HEROES







El día 26 de abril de 1986, el reactor nº 4 de la central nuclear de Chernóbyl estalló, dos grandes explosiones a las 01:24 de la madrugada.
En un primer momento se echaron sobre el agujero millones de litros de agua y nitrógeno líquido, con el propósito de mantener frío y proteger así el reactor. Esto contribuyó a empeorar las consecuencias del siniestro, pues el agua se vaporizaba instantáneamente al tocar el núcleo fundido a más de 2.000 ºC; y salía disparada hacia la estratosfera en forma de grandes nubes de vapor que el viento arrastraría en todas direcciones.
Era preciso apagar los enormes incendios. Ahora tenían una gran cantidad de agua acumulada en las piscinas de seguridad bajo el reactor. Estas piscinas de seguridad se hallaban en dos niveles inferiores y tenían por función contener agua por si fuese preciso enfriar de emergencia el reactor.
Y sobre ellas se encontraba el reactor abierto, fundiéndose lentamente en forma de lava de corio a 1.660 ºC. En cualquier momento podían provocarse una o varias explosiones de vapor que proyectasen a la atmósfera cientos de toneladas de este corio, destruyendo el lugar y afectando gravemente a toda Europa.
Se tomó, pues, la decisión de vaciar estas piscinas de manera controlada. En condiciones normales, esto habría sido una tarea fácil: bastaba con abrir sus esclusas mediante una sencilla orden al ordenador SKALA que gestionaba la central. Pero con los sistemas de control electrónico destruidos, esto no resultaba posible. De hecho, la única manera de hacerlo ahora era actuando manualmente las válvulas. 
El problema es que las válvulas estaban bajo el agua, dentro de la piscina. Justo debajo del reactor que se fundía, emitiendo un siniestro brillo rojizo.

Al parecer, la decisión sobre quién lo haría se tomó de manera muy simple; con aquella vieja frase que, a lo largo de la historia de la humanidad, siempre bastó a los héroes:
–Yo iré.
================================
Tarea a realizar ▸
Repite completo y al pie de la letra el texto sobre el accidente de Chernóbyl. El material no desempeña ningún papel en esto.

Datos registrados
================================
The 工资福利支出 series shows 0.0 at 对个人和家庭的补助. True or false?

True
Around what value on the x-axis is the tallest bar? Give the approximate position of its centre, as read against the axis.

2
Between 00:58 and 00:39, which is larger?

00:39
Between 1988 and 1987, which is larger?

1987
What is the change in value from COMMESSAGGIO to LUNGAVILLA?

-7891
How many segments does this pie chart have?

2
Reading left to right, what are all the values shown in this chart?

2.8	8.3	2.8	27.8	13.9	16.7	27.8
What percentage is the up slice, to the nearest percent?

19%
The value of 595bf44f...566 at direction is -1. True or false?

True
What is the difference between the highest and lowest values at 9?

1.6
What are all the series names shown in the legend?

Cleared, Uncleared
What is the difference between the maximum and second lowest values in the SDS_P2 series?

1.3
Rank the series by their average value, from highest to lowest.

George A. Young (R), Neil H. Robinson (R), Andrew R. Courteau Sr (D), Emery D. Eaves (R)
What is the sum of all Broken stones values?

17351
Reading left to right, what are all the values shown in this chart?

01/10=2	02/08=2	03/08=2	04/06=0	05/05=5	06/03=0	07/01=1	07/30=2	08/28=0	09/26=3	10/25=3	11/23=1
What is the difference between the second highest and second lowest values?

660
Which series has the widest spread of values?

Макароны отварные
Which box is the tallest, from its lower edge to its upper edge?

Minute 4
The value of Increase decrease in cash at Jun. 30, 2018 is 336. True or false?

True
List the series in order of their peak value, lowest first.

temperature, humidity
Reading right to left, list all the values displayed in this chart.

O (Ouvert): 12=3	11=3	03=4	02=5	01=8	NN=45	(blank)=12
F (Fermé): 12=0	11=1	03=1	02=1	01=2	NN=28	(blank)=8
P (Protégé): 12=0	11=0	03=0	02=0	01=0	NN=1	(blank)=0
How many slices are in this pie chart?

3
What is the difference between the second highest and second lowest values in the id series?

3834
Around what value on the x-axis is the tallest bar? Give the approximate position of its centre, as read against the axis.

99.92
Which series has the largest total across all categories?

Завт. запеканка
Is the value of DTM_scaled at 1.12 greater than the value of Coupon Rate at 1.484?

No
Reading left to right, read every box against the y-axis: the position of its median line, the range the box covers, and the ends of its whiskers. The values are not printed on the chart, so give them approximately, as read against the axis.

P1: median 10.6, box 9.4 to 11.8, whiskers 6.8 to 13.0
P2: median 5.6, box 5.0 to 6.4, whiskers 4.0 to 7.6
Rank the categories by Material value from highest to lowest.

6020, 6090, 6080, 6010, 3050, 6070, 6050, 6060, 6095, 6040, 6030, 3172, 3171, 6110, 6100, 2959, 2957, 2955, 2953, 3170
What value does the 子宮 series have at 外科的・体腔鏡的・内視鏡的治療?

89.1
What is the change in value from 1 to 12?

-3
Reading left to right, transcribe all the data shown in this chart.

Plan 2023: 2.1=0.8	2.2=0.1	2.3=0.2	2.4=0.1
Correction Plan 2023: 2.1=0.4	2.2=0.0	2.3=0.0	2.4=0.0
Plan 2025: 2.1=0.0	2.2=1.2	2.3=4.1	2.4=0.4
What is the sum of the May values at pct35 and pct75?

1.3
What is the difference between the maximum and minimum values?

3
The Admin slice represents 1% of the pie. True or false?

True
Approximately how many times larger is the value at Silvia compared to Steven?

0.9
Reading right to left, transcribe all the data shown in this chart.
================================
Resultado del ejercicio ▸
HEROES







El día 26 de abril de 1986, el reactor nº 4 de la central nuclear de Chernóbyl estalló, dos grandes explosiones a las 01:24 de la madrugada.
En un primer momento se echaron sobre el agujero millones de litros de agua y nitrógeno líquido, con el propósito de mantener frío y proteger así el reactor. Esto contribuyó a empeorar las consecuencias del siniestro, pues el agua se vaporizaba instantáneamente al tocar el núcleo fundido a más de 2.000 ºC; y salía disparada hacia la estratosfera en forma de grandes nubes de vapor que el viento arrastraría en todas direcciones.
Era preciso apagar los enormes incendios. Ahora tenían una gran cantidad de agua acumulada en las piscinas de seguridad bajo el reactor. Estas piscinas de seguridad se hallaban en dos niveles inferiores y tenían por función contener agua por si fuese preciso enfriar de emergencia el reactor.
Y sobre ellas se encontraba el reactor abierto, fundiéndose lentamente en forma de lava de corio a 1.660 ºC. En cualquier momento podían provocarse una o varias explosiones de vapor que proyectasen a la atmósfera cientos de toneladas de este corio, destruyendo el lugar y afectando gravemente a toda Europa.
Se tomó, pues, la decisión de vaciar estas piscinas de manera controlada. En condiciones normales, esto habría sido una tarea fácil: bastaba con abrir sus esclusas mediante una sencilla orden al ordenador SKALA que gestionaba la central. Pero con los sistemas de control electrónico destruidos, esto no resultaba posible. De hecho, la única manera de hacerlo ahora era actuando manualmente las válvulas. 
El problema es que las válvulas estaban bajo el agua, dentro de la piscina. Justo debajo del reactor que se fundía, emitiendo un siniestro brillo rojizo.

Al parecer, la decisión sobre quién lo haría se tomó de manera muy simple; con aquella vieja frase que, a lo largo de la historia de la humanidad, siempre bastó a los héroes:
–Yo iré.